Açelya Ünver Erdoğan, ilham veren hikâyesini Ankara Life okurlarıyla paylaşıyor…
Girişimcilik vizyonunu eğitimdeki tutkusuyla birleştiren bir eğitim neferi: Açelya Ünver Erdoğan, çocukların özgün potansiyelini sevgiyle büyütme yolculuğunu ve kadın girişimciliğine dair ilham veren hikâyesini Ankara Life okurlarıyla paylaşıyor. Eğitimde cesaretin, sabrın ve tutkunun adını koyan bu özel röportajda; güçlü bir kadının hayalleri nasıl gerçeğe dönüştürdüğüne birlikte tanık olacaksınız. Keyifli okumalar dileriz.

Açelya Hanım, öncelikle kısaca kendinizden bahseder misiniz? Eğitim alanında girişimci olmak cesaret isteyen bir yol. Bir kadın olarak bu yolda ilerlemek size neler kattı? Girişimcilik hikâyenizin temelinde hangi kararlılık ve vizyon var?
Türkçe–Edebiyat öğretmeniyim. Eğitim Yönetimi ve Denetimi alanında yüksek lisansımı tamamladıktan sonra, “Çocuk Gelişimi” doktora programında “Dijital Oyunların 3–6 Yaş Çocukların Sosyal-Duygusal Gelişimi Üzerindeki Etkisi” konulu tez çalışmamı sürdürüyorum. Yaklaşık altı yıldır kurucu ortağı olduğum Anka Özgün Gelişim Gündüz Bakımevi’nde, hem çocukların gelişimine katkı sağlıyor hem de ailelerin bilinçli birer rehber olmalarına destek veriyorum. Eğitimde girişimci olmak; cesaret, sabır ve kararlılık gerektiriyor.
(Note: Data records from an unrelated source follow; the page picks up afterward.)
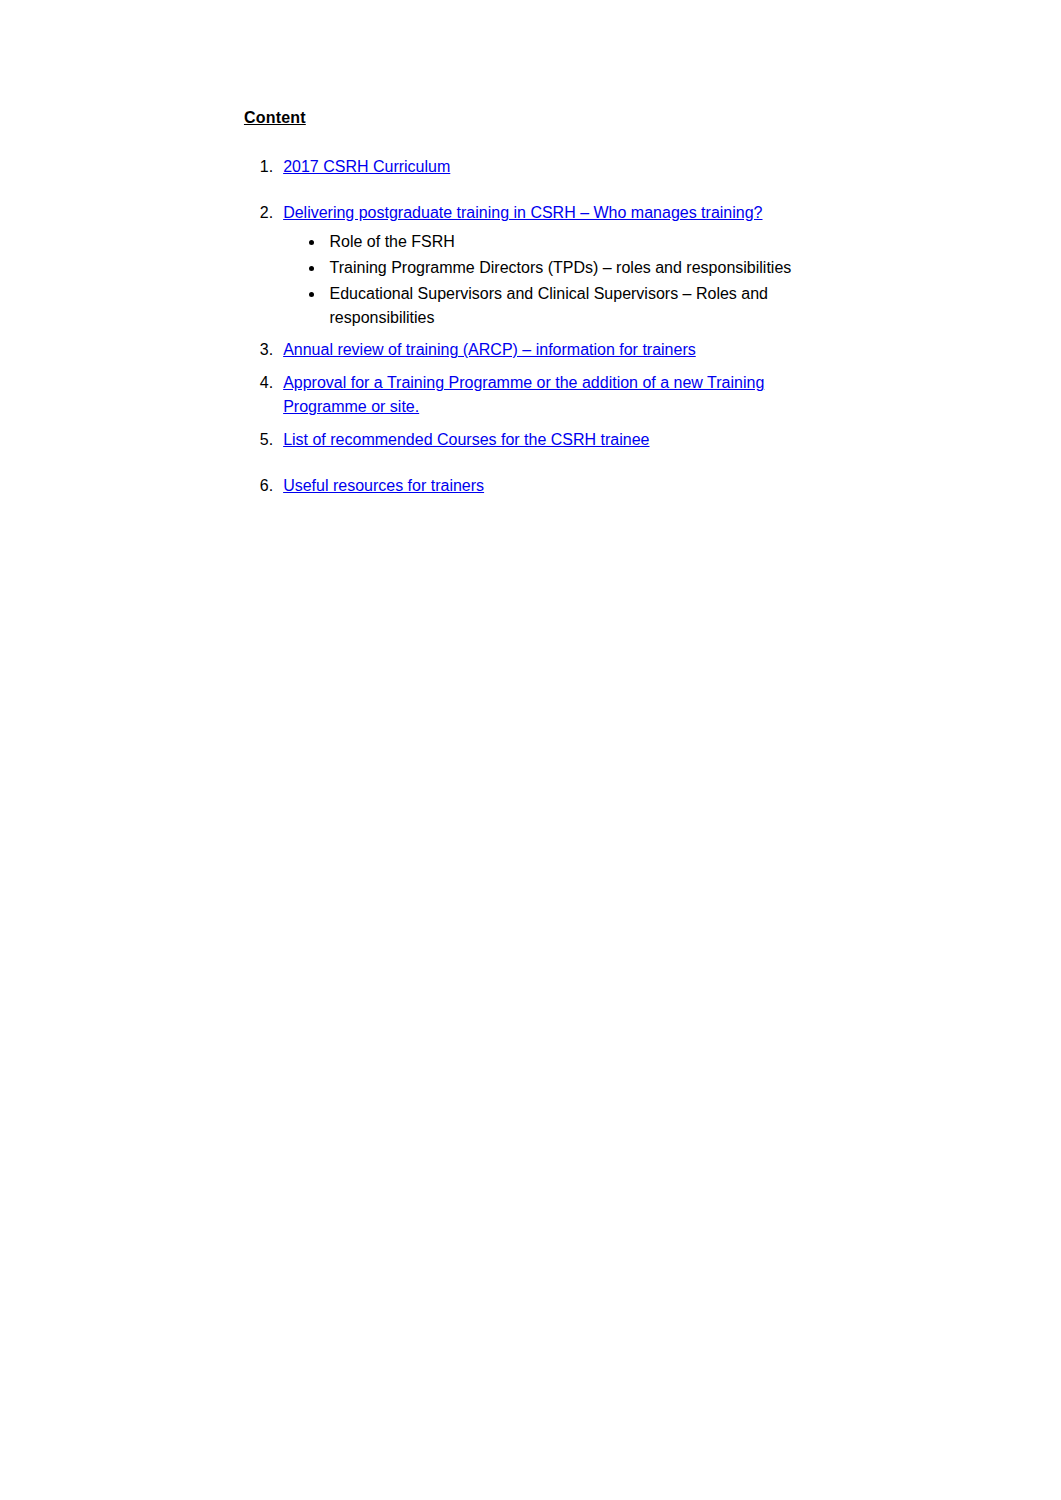Content
2017 CSRH Curriculum
Delivering postgraduate training in CSRH – Who manages training?
Role of the FSRH
Training Programme Directors (TPDs) – roles and responsibilities
Educational Supervisors and Clinical Supervisors – Roles and responsibilities
Annual review of training (ARCP) – information for trainers
Approval for a Training Programme or the addition of a new Training Programme or site.
List of recommended Courses for the CSRH trainee
Useful resources for trainers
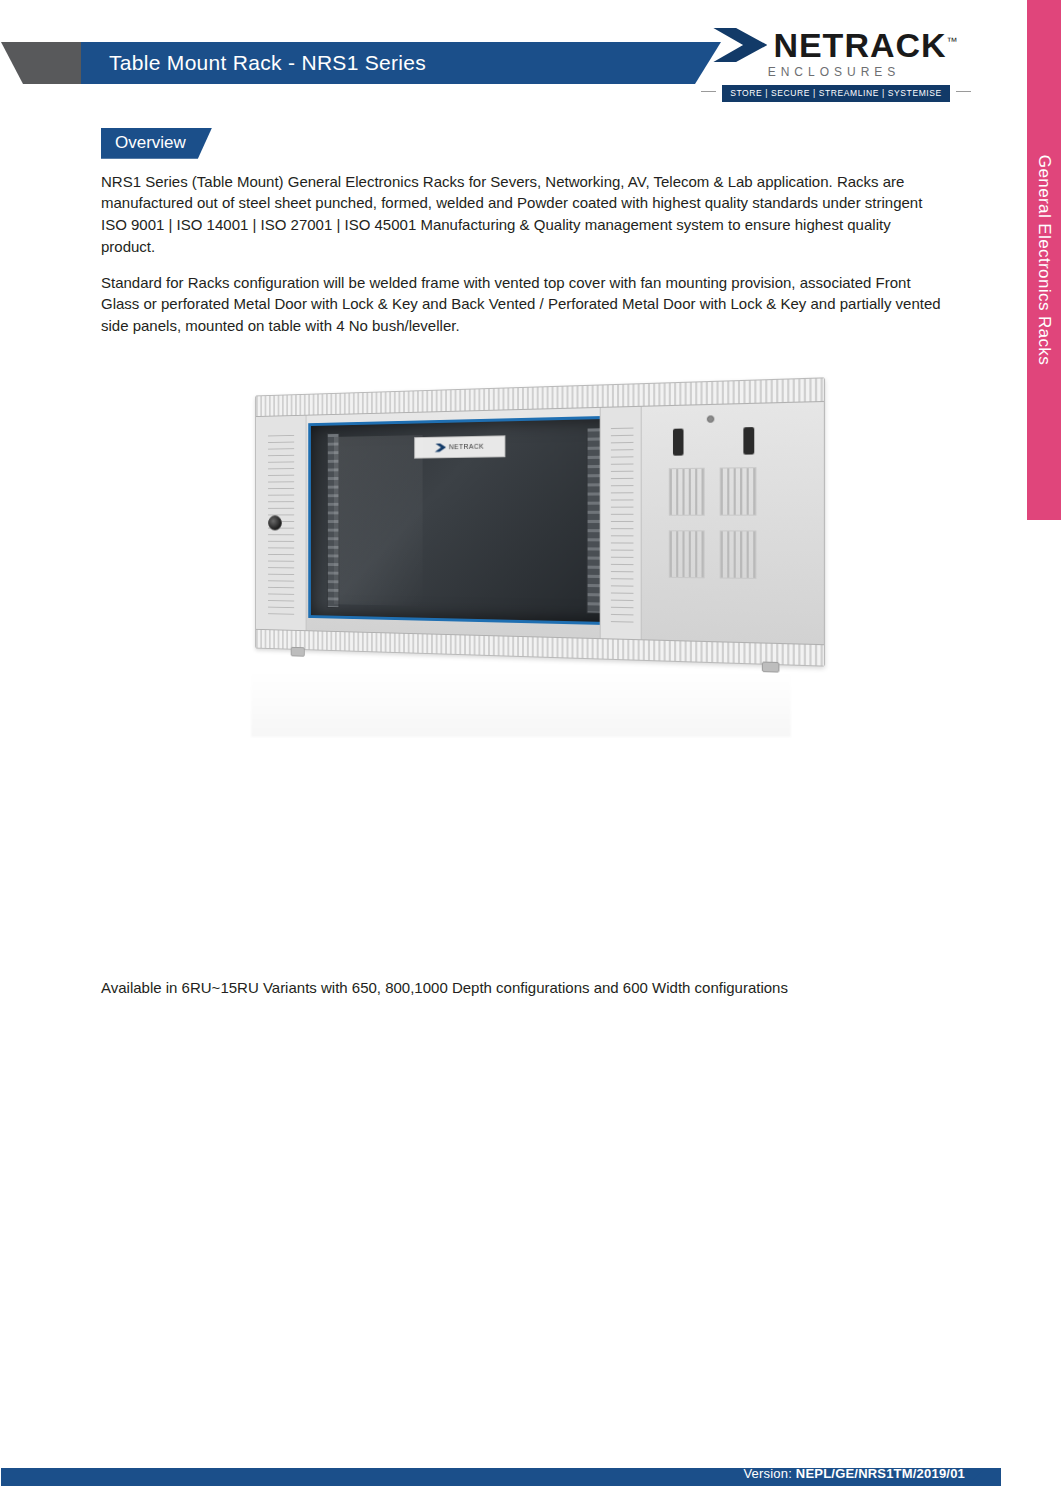General Electronics Racks
Table Mount Rack - NRS1 Series
NETRACK™
ENCLOSURES
STORE | SECURE | STREAMLINE | SYSTEMISE
Overview
NRS1 Series (Table Mount) General Electronics Racks for Severs, Networking, AV, Telecom & Lab application. Racks are manufactured out of steel sheet punched, formed, welded and Powder coated with highest quality standards under stringent ISO 9001 | ISO 14001 | ISO 27001 | ISO 45001 Manufacturing & Quality management system to ensure highest quality product.
Standard for Racks configuration will be welded frame with vented top cover with fan mounting provision, associated Front Glass or perforated Metal Door with Lock & Key and Back Vented / Perforated Metal Door with Lock & Key and partially vented side panels, mounted on table with 4 No bush/leveller.
NETRACK
Available in 6RU~15RU Variants with 650, 800,1000 Depth configurations and 600 Width configurations
Version: NEPL/GE/NRS1TM/2019/01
Bir kadın olarak bu yolda ilerlemek bana sadece mesleki değil, kişisel olarak da çok şey kattı. Annelik şefkatini yönetici vizyonuyla birleştirme gücünü kazandım. Her çocuğun içinde özgün bir potansiyel taşıdığına inanıyor ve onların sevgiyle gelişen bireyler olmaları için tutkuyla çalışıyorum. Girişimcilik hikâyemin temelinde; eğitime olan inancım, çocukların dünyasına duyduğum saygı ve toplumsal fayda yaratma arzusu yer alıyor.
Türkiye’de kadın girişimcilerin karşılaştığı zorluklar malum. Siz bu süreçte hangi önyargılarla, hangi engellerle karşılaştınız ve bunları nasıl avantaja çevirdiniz?
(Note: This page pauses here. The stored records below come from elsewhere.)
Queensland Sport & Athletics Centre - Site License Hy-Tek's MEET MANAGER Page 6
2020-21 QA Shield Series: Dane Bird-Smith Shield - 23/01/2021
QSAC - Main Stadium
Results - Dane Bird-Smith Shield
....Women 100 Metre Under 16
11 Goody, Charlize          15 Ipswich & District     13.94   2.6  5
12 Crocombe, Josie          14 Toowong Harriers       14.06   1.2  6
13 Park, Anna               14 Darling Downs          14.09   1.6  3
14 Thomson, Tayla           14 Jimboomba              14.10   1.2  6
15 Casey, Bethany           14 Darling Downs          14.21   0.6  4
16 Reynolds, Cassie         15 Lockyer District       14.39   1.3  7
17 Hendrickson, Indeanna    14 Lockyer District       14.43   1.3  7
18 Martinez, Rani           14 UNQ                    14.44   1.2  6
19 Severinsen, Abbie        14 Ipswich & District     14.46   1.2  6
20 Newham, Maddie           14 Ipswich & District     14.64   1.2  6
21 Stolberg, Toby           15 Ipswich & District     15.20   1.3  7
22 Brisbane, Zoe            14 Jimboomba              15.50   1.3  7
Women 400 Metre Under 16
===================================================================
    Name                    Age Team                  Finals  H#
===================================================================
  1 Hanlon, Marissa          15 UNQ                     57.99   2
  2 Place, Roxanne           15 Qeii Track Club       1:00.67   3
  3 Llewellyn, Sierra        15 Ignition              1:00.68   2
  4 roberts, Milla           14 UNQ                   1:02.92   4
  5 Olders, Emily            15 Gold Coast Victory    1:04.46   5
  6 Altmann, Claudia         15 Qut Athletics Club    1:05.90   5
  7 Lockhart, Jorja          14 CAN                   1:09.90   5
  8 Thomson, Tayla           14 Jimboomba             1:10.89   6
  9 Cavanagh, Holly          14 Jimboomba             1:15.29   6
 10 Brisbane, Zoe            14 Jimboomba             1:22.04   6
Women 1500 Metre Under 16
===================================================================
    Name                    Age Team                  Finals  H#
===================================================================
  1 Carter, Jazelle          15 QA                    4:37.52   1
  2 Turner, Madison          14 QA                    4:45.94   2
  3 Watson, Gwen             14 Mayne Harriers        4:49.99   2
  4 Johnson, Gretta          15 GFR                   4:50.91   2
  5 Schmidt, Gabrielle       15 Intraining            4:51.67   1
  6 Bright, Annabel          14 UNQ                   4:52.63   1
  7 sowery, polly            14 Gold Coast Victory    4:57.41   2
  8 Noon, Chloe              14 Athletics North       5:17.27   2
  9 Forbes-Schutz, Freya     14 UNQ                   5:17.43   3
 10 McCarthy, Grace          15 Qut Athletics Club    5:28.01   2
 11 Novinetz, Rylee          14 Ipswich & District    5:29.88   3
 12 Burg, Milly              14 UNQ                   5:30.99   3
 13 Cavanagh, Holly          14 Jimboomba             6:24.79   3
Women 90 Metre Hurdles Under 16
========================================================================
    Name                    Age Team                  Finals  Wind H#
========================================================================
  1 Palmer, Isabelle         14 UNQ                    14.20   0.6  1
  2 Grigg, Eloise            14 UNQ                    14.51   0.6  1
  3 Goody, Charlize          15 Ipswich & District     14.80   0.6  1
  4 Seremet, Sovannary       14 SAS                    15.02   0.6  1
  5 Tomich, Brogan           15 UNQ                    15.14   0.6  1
Kadın girişimci olarak karşılaştığım en büyük zorluk, toplumdaki önyargılardı. Ancak sabır, empati ve çok yönlü düşünebilme becerilerim bu engelleri avantaja dönüştürdü. Her zorluk bana öğrenme ve güçlenme fırsatı sundu.

Bir kurumun kurucusu olmak, sadece yönetmek değil aynı zamanda ilham vermek anlamına da geliyor. Kadın lider olarak çalışanlarınıza ve çevrenize nasıl bir örnek olmak istiyorsunuz?
Benim için liderlik, yönetmekten çok ilham vermektir. Ekip arkadaşlarıma “çocuğun üstün yararı” odağında çalışmayı, sevgiyle disiplin arasında denge kurmayı aşılıyorum. Kadınların iş dünyasında güçlü, üretken ve cesur bireyler olabileceğini göstermek en büyük hedefimdir.

Girişimcilik yolculuğunuz boyunca sizi en çok besleyen şey ne oldu? Kadın olmanın kattığı güçlü yanlar, bu süreçte nasıl kendini gösterdi?
Beni en çok besleyen şey, çocukların saf sevgisi ve keşfetme isteği oluyor. Kadın olmanın getirdiği sezgi, şefkat ve detaycılık, çocukların ihtiyaçlarını daha derinlemesine anlamamı sağladı.
Bugün geriye dönüp baktığınızda, “İyi ki bu cesareti göstermişim” dediğiniz anlar neler? Sizin gibi hayal kuran ama adım atmaktan çekinen kadınlara en içten mesajınız ne olurdu?
Bugün mutlu çocuklar ve bana güvenen aileleri gördüğüm her an, “iyi ki cesaret etmişim” diyorum. Hayal kuran ama çekinen tüm kadınlara mesajım: Cesaret kalbinizde zaten var, yeter ki kendi ışığınıza inanın.